** Prompt 1 **
For each statement below, say yes or no to whether the research page supports it, and quote the words from the research page that decide it. (a) The paper on causal discovery was presented at a NeurIPS 2022 workshop. (b) The invariance method learned its data augmentation settings over several separate optimization runs. (c) Approximations that looked only at the last layer were fully successful.
** Prompt 2 **
Write out word for word the part of the research page starting with "Overall, this procedure" and going on through "weights (see figure below).".

** Source extract **
• • •

I’m not completely sure what approach I would bet on. I certainly follow developments in meta-learning and large models carefully. If the answer to this was clear, this wouldn’t be research. Luckily, there are interesting questions to investigate in both directions.

Research Highlights

To give a more concrete idea of research we have done, here are some projects and papers roughly grouped together in themes. These projects were done together with collaborators and students, so do look at the papers themselves.

Causality & Bayesian Model Selection

This is early work, but I’m excited about it. At the NeurIPS 2022 “Causal ML for Impact” workshop we presented our paper on Causal Discovery using Marginal Likelihood. This fits within our theme of using Bayesian model selection for many things. We straightforwardly use Bayesian model selection to discover causal direction in bivariate datsets. Simple principles lead to a method that performs very well compared to existing methods.

The appeal of investigating relationships between Bayesian inference and causality is that it may provide a guide to developing methods in more complex scenarios, like causal representation learning.

(Do get in touch if you want to discuss thoughts on this work, any possible issues, or suggested benchmarks.)

Learning invariances

Invariance and equivariance are very common inductive biases, with the ubiquitous convolutional layer being the most common example. When designing architectures, humans currently choose how many convolutional layers to use, together with parameters like filter size. Often these choices are made with a laborious trial-and-error procedure (cross-validation). To make the number of choices even larger, other types of convolutional layers have been developed in recent years, which help generalisation across different scales and rotations. The optimal inductive bias varies by problem and dataset, so it would be nice if we had an automatic procedure for determining these.

We are developing methods that allow weights and architecture to be learned at the same time, by optimising a single objective function. In our paper Learning Invariances using the Marginal Likelihood we expressed invariances as data augmentations, and learned the correct data augmentation parameters through backprop with a single optimisation run. The objective function was derived from the principles of Bayesian model selection¹.

The final invariance can be visualised by looking at the samples that the data augmentation procedure generates. Samples generated for a particular input image visualise which transformations are seen as not changing the label (see figure below).

Samples from data augmentation procedure. — Figure: Samples describing the *learned invariance* for some MNIST digits (squares). The method becomes insensitive to local rotations, shears, and rotations.

Overall, this procedure is a lot more convenient than training a model many times in a cross-validated grid search over the data augmentation parameters. What really shows that invariances are truly learned here, is that if you apply the same method to a dataset with different characteristics, a different invariance is learned. The same exact method that worked well on MNIST would learn almost full rotational invariance for rotated MNIST (see paper for results). Following the normal procedure, the cross-validated grid search would have to be performed again!

The method above was based on Gaussian processes, and we since have been working on neural network equivalents which learn different kinds of equivariant tied weights. Our 2022 UAI paper provided some nice GIFs of different kinds of convolutional structure being learned together with weights (see figure below).

my alt text — Figure: Learning rotationally equivariant filter structure starting from full connectivity. Note how the rotation of the filters increases as it learns the equivariant structure.

What is particularly exciting is that we have been making steady progress towards making this work in deep neural networks. Approximations to the marginal likelihood that only considered the last layer were partially successful, while modifications of full-network Laplace approximations actually worked for ResNets.

• • •

Named joint coordinates
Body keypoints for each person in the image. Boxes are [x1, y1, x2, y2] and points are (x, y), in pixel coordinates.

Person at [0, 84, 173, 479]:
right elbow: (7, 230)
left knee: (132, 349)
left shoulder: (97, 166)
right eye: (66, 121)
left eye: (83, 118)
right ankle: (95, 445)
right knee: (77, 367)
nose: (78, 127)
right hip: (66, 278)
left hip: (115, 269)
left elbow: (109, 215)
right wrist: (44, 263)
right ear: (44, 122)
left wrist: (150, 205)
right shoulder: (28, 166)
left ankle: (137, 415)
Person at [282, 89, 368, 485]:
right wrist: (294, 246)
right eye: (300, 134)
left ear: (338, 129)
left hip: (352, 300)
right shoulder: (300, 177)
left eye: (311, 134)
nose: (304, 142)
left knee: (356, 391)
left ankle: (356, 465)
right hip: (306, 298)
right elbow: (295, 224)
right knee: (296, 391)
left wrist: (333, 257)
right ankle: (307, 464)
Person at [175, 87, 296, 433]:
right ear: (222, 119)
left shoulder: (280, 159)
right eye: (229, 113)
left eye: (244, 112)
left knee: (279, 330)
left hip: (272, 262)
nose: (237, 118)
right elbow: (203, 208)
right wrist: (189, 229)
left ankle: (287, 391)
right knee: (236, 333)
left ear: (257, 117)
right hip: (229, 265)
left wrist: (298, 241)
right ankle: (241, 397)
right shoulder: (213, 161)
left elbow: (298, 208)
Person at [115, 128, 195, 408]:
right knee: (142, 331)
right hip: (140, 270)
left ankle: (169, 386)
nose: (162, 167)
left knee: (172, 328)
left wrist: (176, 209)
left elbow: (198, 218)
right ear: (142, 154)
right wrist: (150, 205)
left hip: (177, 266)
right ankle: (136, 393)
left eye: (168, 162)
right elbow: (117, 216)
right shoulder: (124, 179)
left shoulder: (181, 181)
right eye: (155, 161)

• • •

** Solution 1 **
(a) Yes: "At the NeurIPS 2022 “Causal ML for Impact” workshop we presented our paper on Causal Discovery using Marginal Likelihood"
(b) No: "learned the correct data augmentation parameters through backprop with a single optimisation run"
(c) No: "Approximations to the marginal likelihood that only considered the last layer were partially successful"

** Solution 2 **
Overall, this procedure is a lot more convenient than training a model many times in a cross-validated grid search over the data augmentation parameters. What really shows that invariances are truly learned here, is that if you apply the same method to a dataset with different characteristics, a different invariance is learned. The same exact method that worked well on MNIST would learn almost full rotational invariance for rotated MNIST (see paper for results). Following the normal procedure, the cross-validated grid search would have to be performed again!

The method above was based on Gaussian processes, and we since have been working on neural network equivalents which learn different kinds of equivariant tied weights. Our 2022 UAI paper provided some nice GIFs of different kinds of convolutional structure being learned together with weights (see figure below).